Paixões abrasadas pelo sol meridional
Chama-se Laboratorio '600 e é um projeto idealizado pelo músico e investigador italiano Franco Pavan. No sábado passado, estiveram na Igreja de São João Baptista, em Moura (Baixo Alentejo), apresentando um repertório hors norme, constituído por cantos e peças instrumentais das três regiões do extremo sul italiano: Apúlia, Calábria e a ilha da Sicília. "Fora de norma", por se tratar de absolutas raridades (os próprios chamam-lhe "repertório esquecido") e por resistirem a uma catalogação ou classificação: antigo/moderno, erudito/popular, profano/sacro, escrito/improvisado. Uma celebração da contaminação, das porosidades, afinal.
Ao lado de Pavan (tocando tiorba ou chitarra battente), estiveram Katerina Ghannudi, na harpa barroca e Ilaria Fantin, no arquialaúde - um trio que era a suavidade feita música, mas não menos eloquente. Cantando, o tenor (e ator e mimo e dançarino) Pino De Vittorio, uma das grandes referências na recuperação e inclusão no universo da prática musical historicamente informada destes repertórios do Mezzogiorno, e que com este grupo já gravou (em 2013) o CD Siciliane.
E da Sicília era, de facto, o grosso do programa: cantos profanos (a maior parte), onde o amor-paixão amiúde convoca ou prenuncia a morte; cantos sacros (de festividades populares, como aquela Passioni di Nostru Signuri) de intensa devoção mística; cantos de embalar (...donne dei marinai di Trapani), onde a ternura não exclui a ausência ou a iminência tremente da perda... Culto dos extremos, reflexo, afinal, de um modus vivendi também ele extremado. Contrastes patentes ainda nas peças instrumentais apresentadas, onde ao modalismo original foram plasmados (quase como tropos) cadenze ou inflexões tonais mais tardias.
Mas houve também espaço para uma curiosa incursão no universo madrigalesco da seconda prattica: se Amore celato foi a mais comedida ou refinada, já Donna incostante e Amore sdegnato se deixaram contaminar pelo escárnio-maldizer (aquela) e pela dor pungente do abandono (esta).

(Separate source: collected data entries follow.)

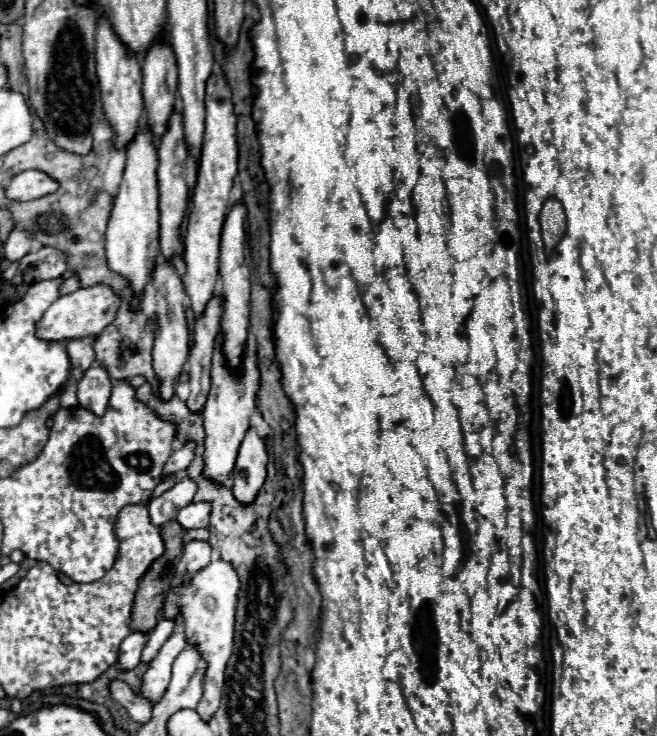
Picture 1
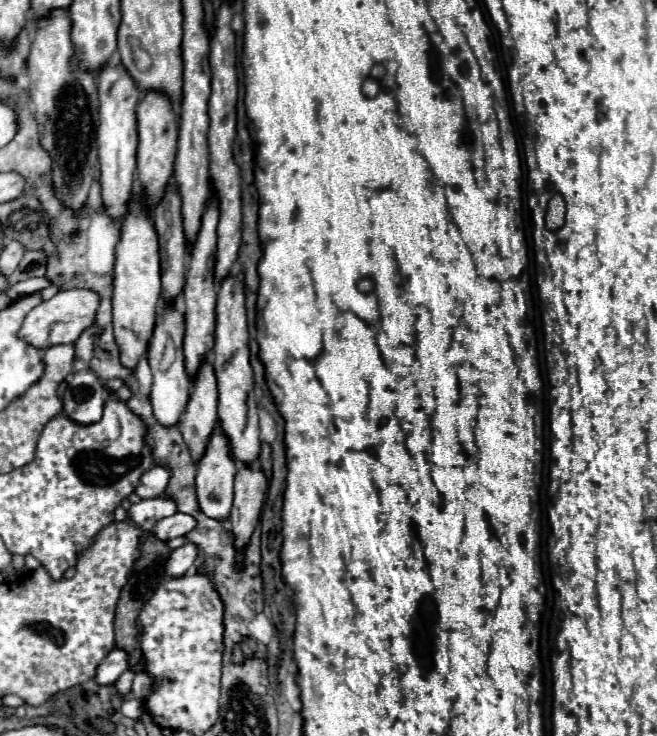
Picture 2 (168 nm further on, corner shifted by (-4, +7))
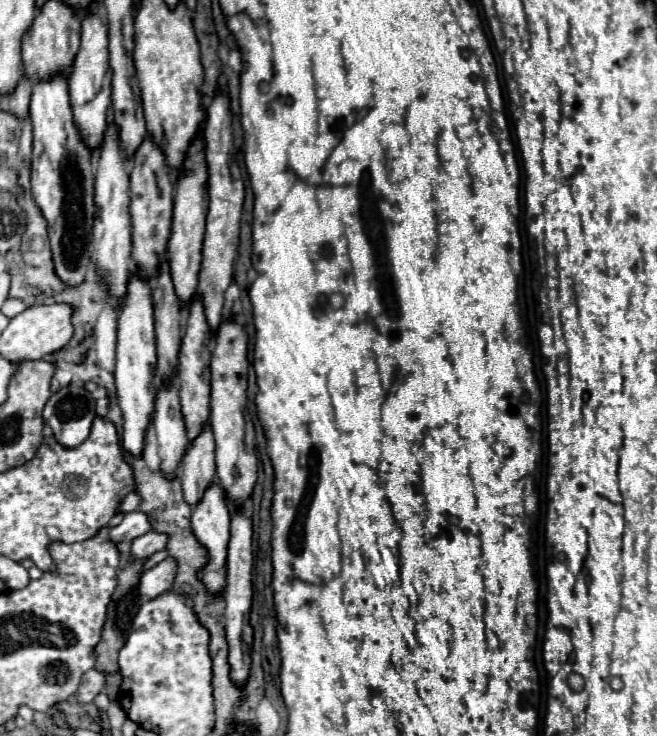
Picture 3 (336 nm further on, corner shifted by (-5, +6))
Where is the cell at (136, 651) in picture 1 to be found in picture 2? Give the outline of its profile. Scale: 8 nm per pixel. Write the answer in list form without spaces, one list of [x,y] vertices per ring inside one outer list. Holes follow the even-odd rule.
[[[114,648],[108,658],[104,658],[104,662],[100,662],[100,666],[96,668],[96,684],[100,686],[110,686],[118,680],[118,676],[126,670],[126,664],[128,664],[128,656],[124,650],[118,650]]]

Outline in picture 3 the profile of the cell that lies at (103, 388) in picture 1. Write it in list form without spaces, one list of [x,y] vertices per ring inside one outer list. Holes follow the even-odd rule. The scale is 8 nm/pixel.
[[[67,385],[51,395],[43,419],[61,445],[77,447],[91,433],[95,399],[83,385]]]

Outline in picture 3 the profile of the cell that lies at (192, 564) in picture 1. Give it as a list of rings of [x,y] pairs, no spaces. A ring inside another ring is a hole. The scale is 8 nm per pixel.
[[[173,557],[163,559],[161,563],[157,563],[155,567],[151,567],[141,575],[141,583],[139,583],[141,595],[147,599],[153,599],[169,591],[173,587],[175,575],[177,575],[177,561]]]

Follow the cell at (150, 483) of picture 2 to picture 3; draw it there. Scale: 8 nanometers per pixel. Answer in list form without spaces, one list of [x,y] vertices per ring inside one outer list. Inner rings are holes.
[[[131,491],[123,501],[121,501],[121,507],[119,507],[119,511],[123,511],[123,513],[129,513],[129,511],[135,511],[137,507],[141,505],[141,495],[137,493],[137,491]]]

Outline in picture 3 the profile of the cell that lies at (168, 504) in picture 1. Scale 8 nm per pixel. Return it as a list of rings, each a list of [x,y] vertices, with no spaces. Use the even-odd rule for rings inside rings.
[[[131,511],[123,517],[123,521],[117,527],[111,529],[109,535],[113,535],[113,541],[121,543],[121,541],[133,541],[151,529],[153,529],[153,525],[143,511]]]

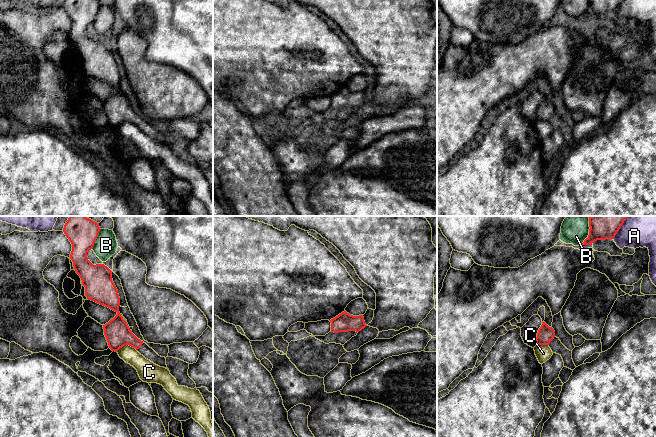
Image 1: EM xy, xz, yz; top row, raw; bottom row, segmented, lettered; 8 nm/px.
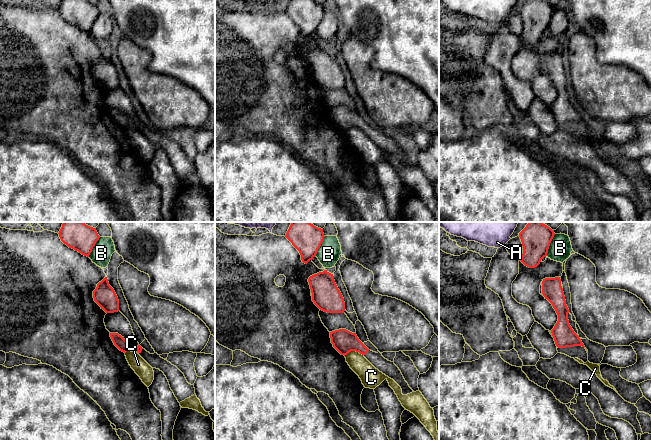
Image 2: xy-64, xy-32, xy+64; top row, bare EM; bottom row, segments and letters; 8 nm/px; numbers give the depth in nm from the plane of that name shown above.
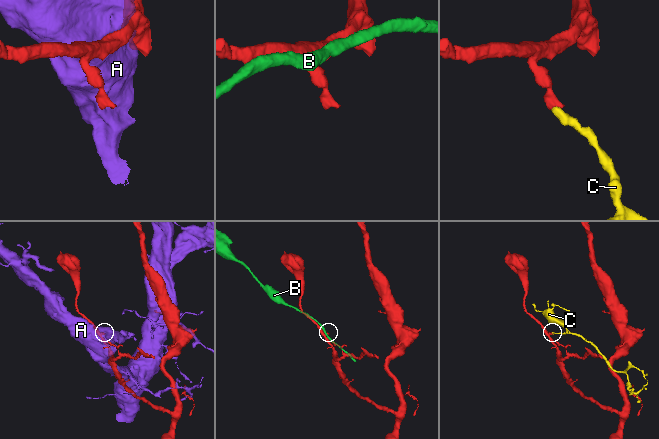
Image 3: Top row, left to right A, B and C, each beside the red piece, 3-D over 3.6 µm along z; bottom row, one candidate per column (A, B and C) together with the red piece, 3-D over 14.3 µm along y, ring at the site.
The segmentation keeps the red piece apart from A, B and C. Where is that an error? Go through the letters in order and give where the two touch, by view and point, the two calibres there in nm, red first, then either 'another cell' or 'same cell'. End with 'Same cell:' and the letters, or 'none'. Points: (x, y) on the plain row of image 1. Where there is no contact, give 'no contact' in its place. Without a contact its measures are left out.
A: yz (618, 6) | 130/190 nm | another cell
B: yz (589, 10) | 130/170 nm | another cell
C: xy (126, 120) | 200/140 nm | another cell
Same cell: none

Como houve, por outro lado, espaço para auscultar a herança árabe (dominaram a Sicília durante mais de dois séculos) numa peça instrumental em que o material escalar e os melismas/vibrações cromáticos/microtonais remetiam para essa cultura.
Presenças de "outros" que foram uma constante nestas regiões ao longo dos tempos, como se ouviu nas inflexões melódicas da Arietta grica calabresa. Também da Calábria, a Matajola de largos intervalos no ostinato, teatralidade concentrada na expressão do canto, uma visão noturna a fazer lembrar um blues.
Animando as "hostes", a Apúlia, com Sona a battenti (aparentada à tarantella e lembrando uma canção de desafio) e a Tarantella di Sannicandro, estrófica, com voz e castagnette, ambas as peças procedentes do Gargano.
Pino De Vittorio é um espetáculo dentro do espetáculo: ele canta, ele mima, ele arma poses de dança; ele toca chitarra battente, castagnette napoletane ou tamburello a mano(sem soalhas)! Um histrião moderno que explodiria de vez na tarantella napoletana (do século XVIII) com que brindou o público extra-programa, de nome Cicerenella: uma amada qualquer, um nome que não é nome, antes um poli-fonema que serve à expressividade álacre da cultura popular partenopeia.